A powerful resource for research, teaching, and learning since 2004, the Artstor collection is now accessible along JSTOR’s journals, books, and other primary sources.

By joining images with vital critical and historical background on one platform, the collection expands your avenues of research in one convenient workflow.

As the year progresses, we will be adding more tools on JSTOR for working and teaching with images, making your experience even better.

Deeper and more diverse

With more than two million images (and growing), scholars can easily examine wide-ranging material such as Native American art from the Smithsonian, treasures from the Louvre, and modern architectural plans from Columbia University.

The Artstor collections’s breadth of content supports study across disciplines, including anthropology from Harvard’s Peabody Museum, archaeology from Erich Lessing Culture and Fine Art Archives, and world events from Magnum Photos, making it a resource for your whole institution.
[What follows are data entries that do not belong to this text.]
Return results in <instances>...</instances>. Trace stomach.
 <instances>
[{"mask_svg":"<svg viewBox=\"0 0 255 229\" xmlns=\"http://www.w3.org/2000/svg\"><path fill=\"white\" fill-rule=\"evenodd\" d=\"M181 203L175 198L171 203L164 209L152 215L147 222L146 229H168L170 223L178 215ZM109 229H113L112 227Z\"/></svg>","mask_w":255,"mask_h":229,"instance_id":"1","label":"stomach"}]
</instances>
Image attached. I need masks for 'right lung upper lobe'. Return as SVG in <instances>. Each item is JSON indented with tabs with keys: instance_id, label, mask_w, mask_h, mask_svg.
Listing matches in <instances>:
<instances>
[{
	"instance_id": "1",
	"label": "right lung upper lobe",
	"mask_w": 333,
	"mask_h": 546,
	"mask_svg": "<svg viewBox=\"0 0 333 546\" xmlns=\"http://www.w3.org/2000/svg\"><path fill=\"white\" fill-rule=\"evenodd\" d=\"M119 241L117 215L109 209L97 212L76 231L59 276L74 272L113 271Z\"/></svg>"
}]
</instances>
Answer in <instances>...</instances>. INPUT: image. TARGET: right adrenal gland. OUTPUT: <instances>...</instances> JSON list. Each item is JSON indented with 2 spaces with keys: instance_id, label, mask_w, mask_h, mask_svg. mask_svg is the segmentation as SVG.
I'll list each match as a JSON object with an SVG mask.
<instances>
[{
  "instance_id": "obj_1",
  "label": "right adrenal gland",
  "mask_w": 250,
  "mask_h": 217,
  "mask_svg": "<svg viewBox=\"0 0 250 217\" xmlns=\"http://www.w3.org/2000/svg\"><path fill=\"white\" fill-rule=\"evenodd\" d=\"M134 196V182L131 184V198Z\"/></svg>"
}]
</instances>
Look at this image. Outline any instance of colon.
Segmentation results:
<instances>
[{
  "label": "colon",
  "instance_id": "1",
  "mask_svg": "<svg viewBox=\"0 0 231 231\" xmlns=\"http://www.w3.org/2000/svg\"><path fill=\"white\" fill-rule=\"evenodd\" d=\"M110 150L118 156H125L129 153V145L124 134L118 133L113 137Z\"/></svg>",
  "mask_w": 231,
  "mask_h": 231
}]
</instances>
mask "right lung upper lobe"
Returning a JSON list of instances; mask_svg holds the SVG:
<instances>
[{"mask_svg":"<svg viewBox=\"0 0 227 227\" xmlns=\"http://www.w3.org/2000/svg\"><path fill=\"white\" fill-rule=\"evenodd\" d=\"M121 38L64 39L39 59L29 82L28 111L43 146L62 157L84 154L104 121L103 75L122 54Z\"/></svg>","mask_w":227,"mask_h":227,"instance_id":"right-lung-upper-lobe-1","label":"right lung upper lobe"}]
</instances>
In addition to its licensed content, Artstor offers hundreds of thousands of freely accessible museum, library, and archive images for everyone.

Rights-cleared and trustworthy

The images in Artstor are curated from reliable sources and have been rights-cleared for use in education and research — you are free to use them in classroom instruction and handouts, presentations, student assignments, and other noncommercial educational and scholarly activities.

Unlike results from commercial search engines, the images are accompanied by high-quality metadata from the collection catalogers, curators, institutions, and artists themselves.

Ideal for teaching and learning

JSTOR’s IIIF image viewer offers zooming, full-screen and side-by-side comparison modes, and increased accessibility for users with disabilities. As the year progresses, we will be adding more tools for working and teaching with images, making your experience even better.

The Artstor collection’s content is discoverable on JSTOR along an increasingly diverse array of primary sources, research reports, and images from libraries around the world. By combining images with essential scholarship, you’ll strengthen the depth and quality of your research, make innovative connections, and spark unexpected discoveries.